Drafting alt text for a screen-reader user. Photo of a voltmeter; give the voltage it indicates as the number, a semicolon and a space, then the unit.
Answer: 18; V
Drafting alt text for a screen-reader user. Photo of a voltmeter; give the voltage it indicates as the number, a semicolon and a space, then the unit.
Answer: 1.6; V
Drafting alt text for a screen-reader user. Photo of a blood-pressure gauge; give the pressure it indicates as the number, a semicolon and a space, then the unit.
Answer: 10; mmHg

◇ ◇ ◇ ◇ ◇

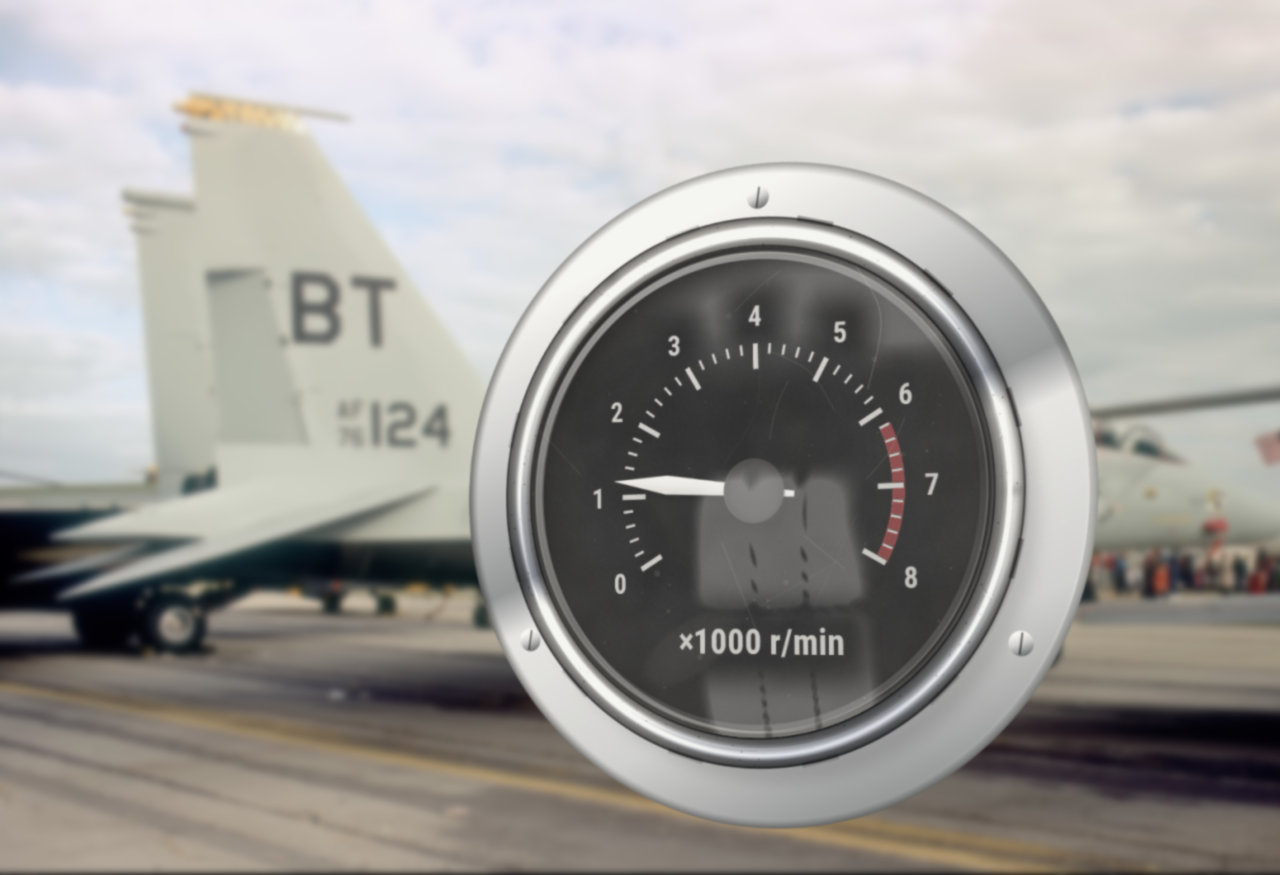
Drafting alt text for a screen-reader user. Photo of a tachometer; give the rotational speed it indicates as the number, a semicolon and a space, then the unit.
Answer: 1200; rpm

◇ ◇ ◇ ◇ ◇

> **JOB**
Can you retype, word for word, the part of the data that begins with the line containing "of a tachometer;" and ends with the line containing "Answer: 1200; rpm"?

> **EXPECTED ANSWER**
Drafting alt text for a screen-reader user. Photo of a tachometer; give the rotational speed it indicates as the number, a semicolon and a space, then the unit.
Answer: 1200; rpm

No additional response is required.